|Photo courtesy of islandcrisis.net|
But I kept at it.
Even through cancer, I ran when I was able. It was hard but I still ran. When I was able.
In December, I ran a half marathon. It was hard. Through the cancer, I didn't run so regularly. I mean, who could blame me? The thing is when it got hard and time got tight and I didn't feel like it, I just didn't. I didn't put my shoes on, I didn't break a sweat and I didn't pound the pavement (or the treadmill) in the nasty winter months.
So the half was hard. It took a long time to recover. I didn't want to start running again. Ever.
But my oncologist told me I needed to. So I hired a trainer. I paid him. He
But last week.
Ahhhhhhh, last week.
The weather turned spring and I remembered this.
I wrote it almost two years ago when I started running.
There's just something about spring. The sun. The sights. The shadows. The smells. I'm truly thankful I get to run today. Outside. It's a little gray but it's spring! And I really need some clarity so I'm lacing up my shoes!
First posted May 20, 2009:
Last night I was reminded why I used to run. Why I loved it with all my heart at one time in my life. I began running regularly when life was cra-zy. I had an extremely stressful job with minimal support. I was overwhelmed each day to the point of paralysis. I started suffering from migraines. I became depressed. Exhaustion claimed my weekends and responsibility weighed me down really, really low. Tears were my best friends. All forty jillion of them.
I began to run each afternoon. After a few short weeks I was running for an hour each day. Sixty minutes carved out of my day where no stress could touch me. No conflict could pull at my emotions. Failure was trailing somewhere far behind me on my well-beaten path.
Sixty minutes gave me the strength I needed to stay in that hard place as long as I did. Sixty minutes of silence gave me the focus I needed to hear the spoken word that clarifies the written. Sixty minutes of nothingness inside my head brought positiveness to the surface. Sixty minutes was all it took to prioritize. Shoving the junk aside for what is really and truly important.
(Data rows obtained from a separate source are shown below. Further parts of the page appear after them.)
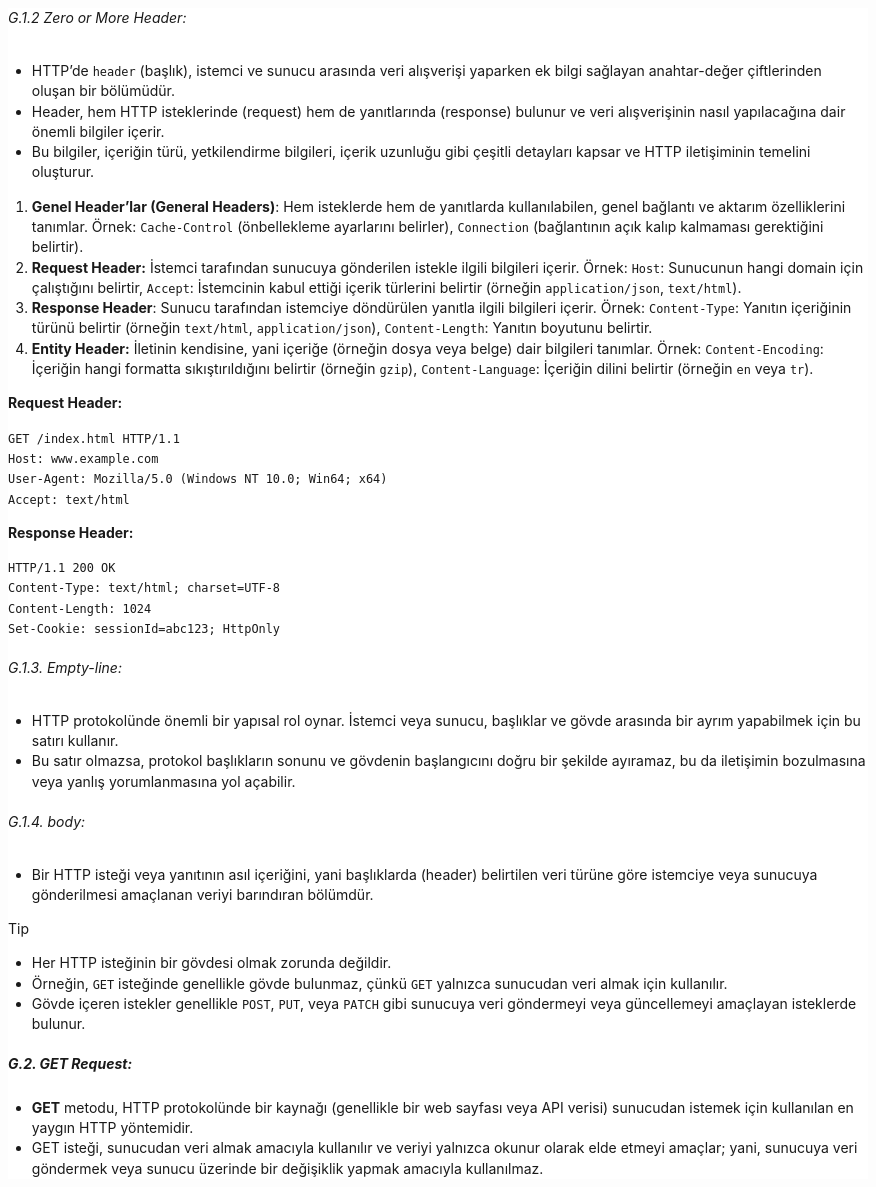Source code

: ###### G.1.2 Zero or More Header:
+ HTTP’de `header` (başlık), istemci ve sunucu arasında veri alışverişi yaparken ek bilgi sağlayan anahtar-değer çiftlerinden oluşan bir bölümüdür.
+ Header, hem HTTP isteklerinde (request) hem de yanıtlarında (response) bulunur ve veri alışverişinin nasıl yapılacağına dair önemli bilgiler içerir.
+ Bu bilgiler, içeriğin türü, yetkilendirme bilgileri, içerik uzunluğu gibi çeşitli detayları kapsar ve HTTP iletişiminin temelini oluşturur.
1. **Genel Header’lar (General Headers)**:  Hem isteklerde hem de yanıtlarda kullanılabilen, genel bağlantı ve aktarım özelliklerini tanımlar. Örnek: `Cache-Control` (önbellekleme ayarlarını belirler), `Connection` (bağlantının açık kalıp kalmaması gerektiğini belirtir).
2. **Request Header:** İstemci tarafından sunucuya gönderilen istekle ilgili bilgileri içerir. Örnek: `Host`: Sunucunun hangi domain için çalıştığını belirtir, `Accept`: İstemcinin kabul ettiği içerik türlerini belirtir (örneğin `application/json`, `text/html`).
3. **Response Header**:  Sunucu tarafından istemciye döndürülen yanıtla ilgili bilgileri içerir. Örnek: `Content-Type`: Yanıtın içeriğinin türünü belirtir (örneğin `text/html`, `application/json`), `Content-Length`: Yanıtın boyutunu belirtir.
4. **Entity Header:** İletinin kendisine, yani içeriğe (örneğin dosya veya belge) dair bilgileri tanımlar. Örnek: `Content-Encoding`: İçeriğin hangi formatta sıkıştırıldığını belirtir (örneğin `gzip`), `Content-Language`: İçeriğin dilini belirtir (örneğin `en` veya `tr`).

**Request Header:**
```http
GET /index.html HTTP/1.1
Host: www.example.com
User-Agent: Mozilla/5.0 (Windows NT 10.0; Win64; x64)
Accept: text/html
```

**Response Header:**
```http
HTTP/1.1 200 OK
Content-Type: text/html; charset=UTF-8
Content-Length: 1024
Set-Cookie: sessionId=abc123; HttpOnly
```

###### G.1.3. Empty-line:
+ HTTP protokolünde önemli bir yapısal rol oynar. İstemci veya sunucu, başlıklar ve gövde arasında bir ayrım yapabilmek için bu satırı kullanır.
+ Bu satır olmazsa, protokol başlıkların sonunu ve gövdenin başlangıcını doğru bir şekilde ayıramaz, bu da iletişimin bozulmasına veya yanlış yorumlanmasına yol açabilir.
###### G.1.4. body:
+ Bir HTTP isteği veya yanıtının asıl içeriğini, yani başlıklarda (header) belirtilen veri türüne göre istemciye veya sunucuya gönderilmesi amaçlanan veriyi barındıran bölümdür.

> [!TIP]
> + Her HTTP isteğinin bir gövdesi olmak zorunda değildir.
> + Örneğin, `GET` isteğinde genellikle gövde bulunmaz, çünkü `GET` yalnızca sunucudan veri almak için kullanılır.
> + Gövde içeren istekler genellikle `POST`, `PUT`, veya `PATCH` gibi sunucuya veri göndermeyi veya güncellemeyi amaçlayan isteklerde bulunur.

##### G.2. GET Request: 
 + **GET** metodu, HTTP protokolünde bir kaynağı (genellikle bir web sayfası veya API verisi) sunucudan istemek için kullanılan en yaygın HTTP yöntemidir.
 + GET isteği, sunucudan veri almak amacıyla kullanılır ve veriyi yalnızca okunur olarak elde etmeyi amaçlar; yani, sunucuya veri göndermek veya sunucu üzerinde bir değişiklik yapmak amacıyla kullanılmaz.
Last night all it took was twenty minutes.
I loved the silence.
I love complete.utter.silence.
I seek it.
I crave it.
What is happening in that twenty minutes is nothing short of miraculous. I'm not talking about me running without stopping. Although that is miraculous. What happens is in the silence, I disappear.
I cease to be me. My life fades. My problems fade. My requests fade. My responsibilities fade.
I have found myself to see what the psalmist so frequently repeats, "Help us for the glory of your name. Save us and forgive our sins for the honor of your name." (Psalm 79:9)
I have no other reason to be but for the glory of your name, Lord. I run for your name and renown. Save me, help me, make me successful for your name's sake.
To give you glory. Because of who you are. For your name.
In the silence it becomes clear. Crystal.